Largo Winch : Le Prix de l'argent, pognon du fils

 


On ne croit insulter personne en disant que pas grand monde n’attendait de pied ferme la suite des aventures de Largo Winch, héros de l’éphémère saga adaptée de la fameuse BD de Philippe Francq et Jean Van Hamme. Revenir aux affaires douze ans plus tard, c’était donc largement courir le risque d’être resté coincé dans les modes d'hier, tant ces deux films suivaient la tendance sombre et réaliste post-Casino Royale, post-The Dark Knight qui faisait tant fureur à l’époque. Ce Prix de l’argent évite une telle ringardise, même si c’est encore du côté de James Bond que Largo Winch louche pour s’actualiser : comme dans Mourir peut attendre, dernier opus bondien en date, on flanque à notre héros cavaleur et insouciant un enfant kidnappé, histoire de le responsabiliser un peu et faire monter les enjeux.

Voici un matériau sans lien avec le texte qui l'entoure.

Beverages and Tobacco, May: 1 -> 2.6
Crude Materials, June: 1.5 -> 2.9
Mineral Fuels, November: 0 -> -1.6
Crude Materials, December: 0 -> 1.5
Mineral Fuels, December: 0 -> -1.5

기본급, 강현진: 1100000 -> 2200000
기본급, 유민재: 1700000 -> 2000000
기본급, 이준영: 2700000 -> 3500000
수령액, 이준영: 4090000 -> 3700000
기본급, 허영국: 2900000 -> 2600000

Autre concession faite à l’époque : le ressentiment anti-élites, présent dans de nombreux films récents – voir, dans des registres très divers, A couteaux tirés et sa suite Glass Onion, Wedding Nightmare, Joker ou The Batman. Ce bon Largo devient ici la tête de gondole d’un capitalisme tardif prédateur, quand on le laissait naguère dépenser ses milliards comme bon lui semblait, sans se soucier ni du dumping social ni des rapports du GIEC. Salauds de riches ?

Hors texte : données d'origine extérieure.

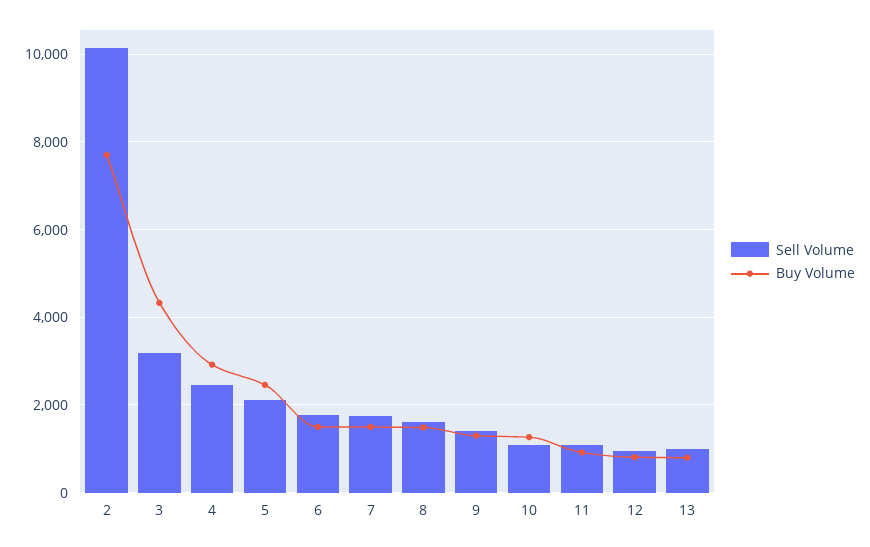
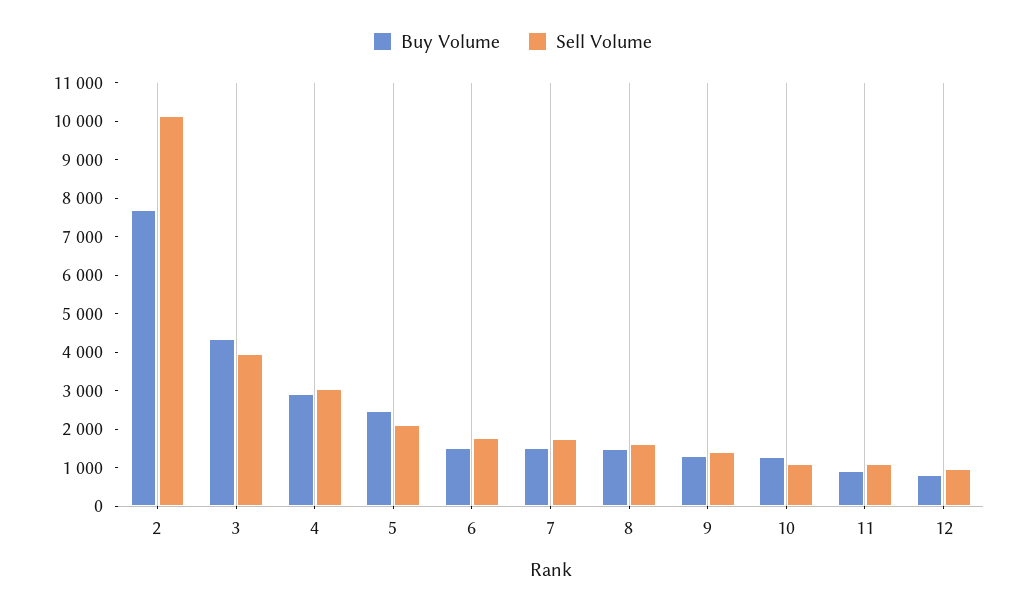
Sell Volume, 3: 3200 -> 4000
Sell Volume, 4: 2400 -> 3000
Sell Volume, 13: 1000 -> none
Buy Volume, 13: 800 -> none

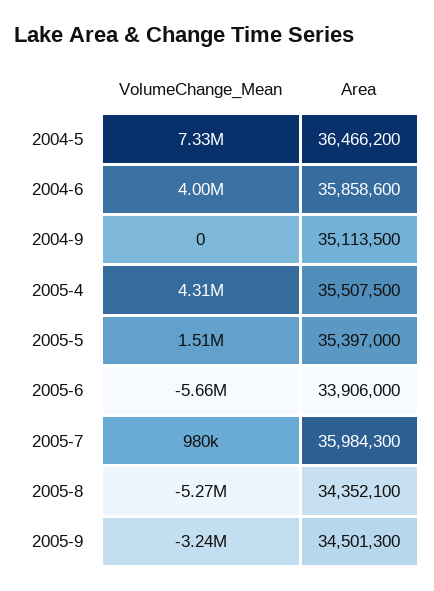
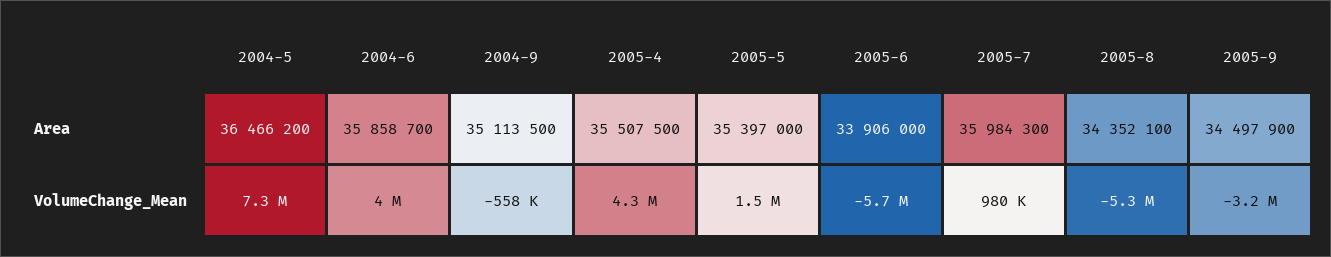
Area, 2004-6: 35858600 -> 35858700
VolumeChange_Mean, 2004-9: 0 -> -558000
Area, 2005-9: 34501300 -> 34497900

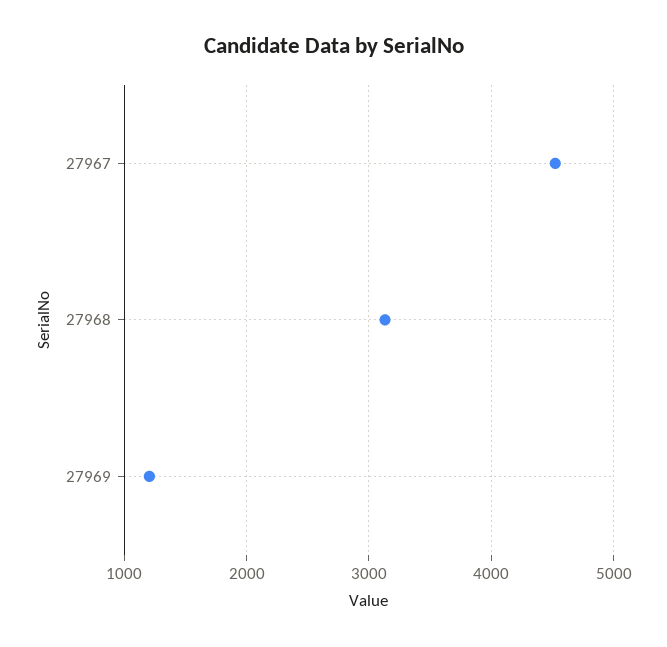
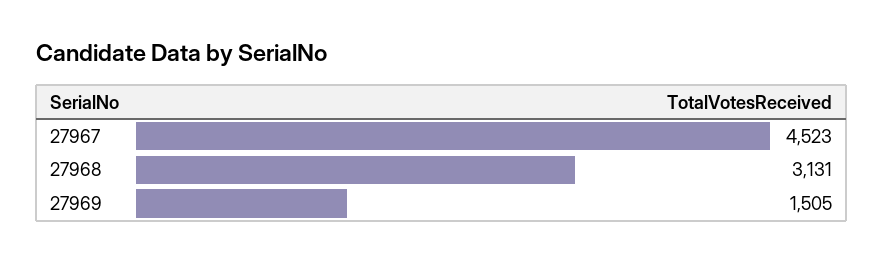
27969: 1200 -> 1505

Voilà pour ce qu’il y a de neuf. Pour le reste, Le Prix de l’argent semble sortir du micro-ondes : les loyautés se font et se défont sans qu’on y croit vraiment, le Canada enneigé succède à la jungle thaïlandaise tandis que James Franco, acteur naguère prestigieux devenu persona non grata à Hollywood depuis #MeToo, cabotine comme s’il était dans une série C face à Jean-Claude Van Damme. A quoi bon tant de grabuge ? Certes, les scènes de bastonnade et de course-poursuite en voiture sont bien ficelées mais, si on était vilains, on dirait qu’il s’agit tout de même du minimum syndical du genre. Un peu comme cette « révélation » finale en forme d'épilogue ouvert : que le fils de Largo ne soit in fine pas mort nous fait une bien belle jambe et clôt le film sur une note étonnamment mélancolique, mais, au fond, on s’en fiche alors déjà un peu. Si ce Largo Winch ne transcende jamais totalement son statut de blockbuster siglé « Marque Repère », de sous-produit bondien, il fait, et c'est déjà ça, passer le temps jusqu’à ce qu’on appointe le successeur de Daniel Craig.

Largo Winch : Le Prix de l'argent, Olivier Masset-Depasse, 2024. Avec : Tomer Sisley, James Franco, Clothilde Hesme, Elise Tilloloy, Denis O'Hare.